(Dataset excerpts)
══════════
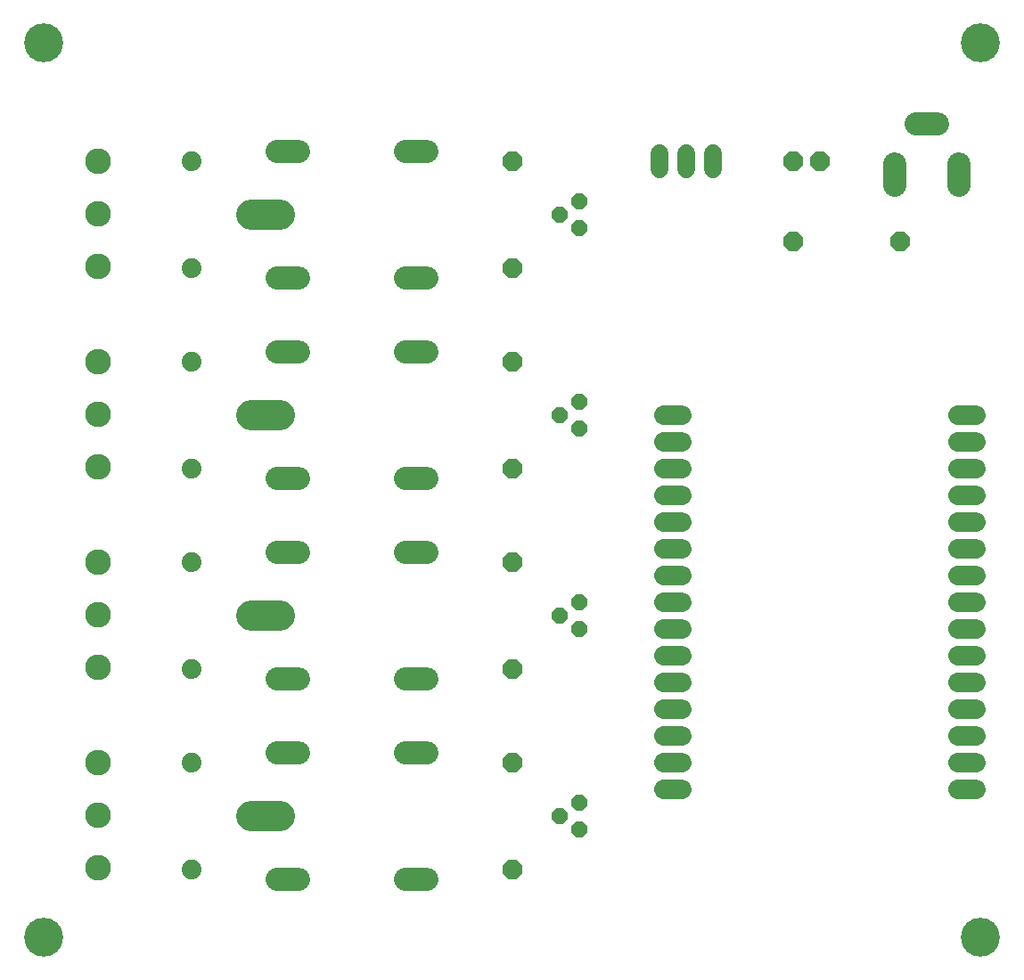
<source format=gbr>
G04 EAGLE Gerber RS-274X export*
G75*
%MOMM*%
%FSLAX34Y34*%
%LPD*%
%INSoldermask Top*%
%IPPOS*%
%AMOC8*
5,1,8,0,0,1.08239X$1,22.5*%
G01*
%ADD10C,3.703200*%
%ADD11C,1.879600*%
%ADD12P,1.649562X8X112.500000*%
%ADD13P,2.034460X8X112.500000*%
%ADD14C,1.879600*%
%ADD15C,2.184400*%
%ADD16C,2.908300*%
%ADD17C,1.727200*%
%ADD18C,2.203200*%
%ADD19C,2.453200*%
%ADD20P,2.034460X8X22.500000*%


D10*
X50000Y900000D03*
X940000Y900000D03*
X940000Y50000D03*
X50000Y50000D03*
D11*
X918718Y190500D02*
X935482Y190500D01*
X935482Y215900D02*
X918718Y215900D01*
X918718Y241300D02*
X935482Y241300D01*
X935482Y266700D02*
X918718Y266700D01*
X918718Y292100D02*
X935482Y292100D01*
X935482Y317500D02*
X918718Y317500D01*
X918718Y342900D02*
X935482Y342900D01*
X935482Y368300D02*
X918718Y368300D01*
X918718Y393700D02*
X935482Y393700D01*
X935482Y419100D02*
X918718Y419100D01*
X918718Y444500D02*
X935482Y444500D01*
X935482Y469900D02*
X918718Y469900D01*
X918718Y495300D02*
X935482Y495300D01*
X935482Y520700D02*
X918718Y520700D01*
X918718Y546100D02*
X935482Y546100D01*
X656082Y546100D02*
X639318Y546100D01*
X639318Y520700D02*
X656082Y520700D01*
X656082Y495300D02*
X639318Y495300D01*
X639318Y469900D02*
X656082Y469900D01*
X656082Y444500D02*
X639318Y444500D01*
X639318Y419100D02*
X656082Y419100D01*
X656082Y393700D02*
X639318Y393700D01*
X639318Y368300D02*
X656082Y368300D01*
X656082Y342900D02*
X639318Y342900D01*
X639318Y317500D02*
X656082Y317500D01*
X656082Y292100D02*
X639318Y292100D01*
X639318Y266700D02*
X656082Y266700D01*
X656082Y241300D02*
X639318Y241300D01*
X639318Y215900D02*
X656082Y215900D01*
X656082Y190500D02*
X639318Y190500D01*
D12*
X558800Y749300D03*
X539750Y736600D03*
X558800Y723900D03*
D13*
X495300Y685800D03*
X495300Y787400D03*
D14*
X190500Y787400D03*
X190500Y685800D03*
D15*
X393954Y796544D02*
X413766Y796544D01*
X413766Y676656D02*
X393954Y676656D01*
X291846Y796544D02*
X272034Y796544D01*
X272034Y676656D02*
X291846Y676656D01*
D16*
X274384Y736600D02*
X247333Y736600D01*
D17*
X635000Y779780D02*
X635000Y795020D01*
X660400Y795020D02*
X660400Y779780D01*
X685800Y779780D02*
X685800Y795020D01*
D18*
X858000Y784700D02*
X858000Y764700D01*
X919000Y764700D02*
X919000Y784700D01*
X899000Y822700D02*
X879000Y822700D01*
D19*
X101600Y787400D03*
X101600Y737400D03*
X101600Y687400D03*
D12*
X558800Y558800D03*
X539750Y546100D03*
X558800Y533400D03*
D13*
X495300Y495300D03*
X495300Y596900D03*
D14*
X190500Y596900D03*
X190500Y495300D03*
D15*
X393954Y606044D02*
X413766Y606044D01*
X413766Y486156D02*
X393954Y486156D01*
X291846Y606044D02*
X272034Y606044D01*
X272034Y486156D02*
X291846Y486156D01*
D16*
X274384Y546100D02*
X247333Y546100D01*
D19*
X101600Y596900D03*
X101600Y546900D03*
X101600Y496900D03*
D12*
X558800Y368300D03*
X539750Y355600D03*
X558800Y342900D03*
D13*
X495300Y304800D03*
X495300Y406400D03*
D14*
X190500Y406400D03*
X190500Y304800D03*
D15*
X393954Y415544D02*
X413766Y415544D01*
X413766Y295656D02*
X393954Y295656D01*
X291846Y415544D02*
X272034Y415544D01*
X272034Y295656D02*
X291846Y295656D01*
D16*
X274384Y355600D02*
X247333Y355600D01*
D19*
X101600Y406400D03*
X101600Y356400D03*
X101600Y306400D03*
D12*
X558800Y177800D03*
X539750Y165100D03*
X558800Y152400D03*
D13*
X495300Y114300D03*
X495300Y215900D03*
D14*
X190500Y215900D03*
X190500Y114300D03*
D15*
X393954Y225044D02*
X413766Y225044D01*
X413766Y105156D02*
X393954Y105156D01*
X291846Y225044D02*
X272034Y225044D01*
X272034Y105156D02*
X291846Y105156D01*
D16*
X274384Y165100D02*
X247333Y165100D01*
D19*
X101600Y215900D03*
X101600Y165900D03*
X101600Y115900D03*
D20*
X762000Y787400D03*
X787400Y787400D03*
X762000Y711200D03*
X863600Y711200D03*
M02*

</source>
══════════
Exercise goal: Leaving out the pictures, print each line of the records above from the first up to and including the one that contains "X918718Y469900D01*", exactly as written.

Answer to the exercise:
<source format=gbr>
G04 EAGLE Gerber RS-274X export*
G75*
%MOMM*%
%FSLAX34Y34*%
%LPD*%
%INSoldermask Top*%
%IPPOS*%
%AMOC8*
5,1,8,0,0,1.08239X$1,22.5*%
G01*
%ADD10C,3.703200*%
%ADD11C,1.879600*%
%ADD12P,1.649562X8X112.500000*%
%ADD13P,2.034460X8X112.500000*%
%ADD14C,1.879600*%
%ADD15C,2.184400*%
%ADD16C,2.908300*%
%ADD17C,1.727200*%
%ADD18C,2.203200*%
%ADD19C,2.453200*%
%ADD20P,2.034460X8X22.500000*%


D10*
X50000Y900000D03*
X940000Y900000D03*
X940000Y50000D03*
X50000Y50000D03*
D11*
X918718Y190500D02*
X935482Y190500D01*
X935482Y215900D02*
X918718Y215900D01*
X918718Y241300D02*
X935482Y241300D01*
X935482Y266700D02*
X918718Y266700D01*
X918718Y292100D02*
X935482Y292100D01*
X935482Y317500D02*
X918718Y317500D01*
X918718Y342900D02*
X935482Y342900D01*
X935482Y368300D02*
X918718Y368300D01*
X918718Y393700D02*
X935482Y393700D01*
X935482Y419100D02*
X918718Y419100D01*
X918718Y444500D02*
X935482Y444500D01*
X935482Y469900D02*
X918718Y469900D01*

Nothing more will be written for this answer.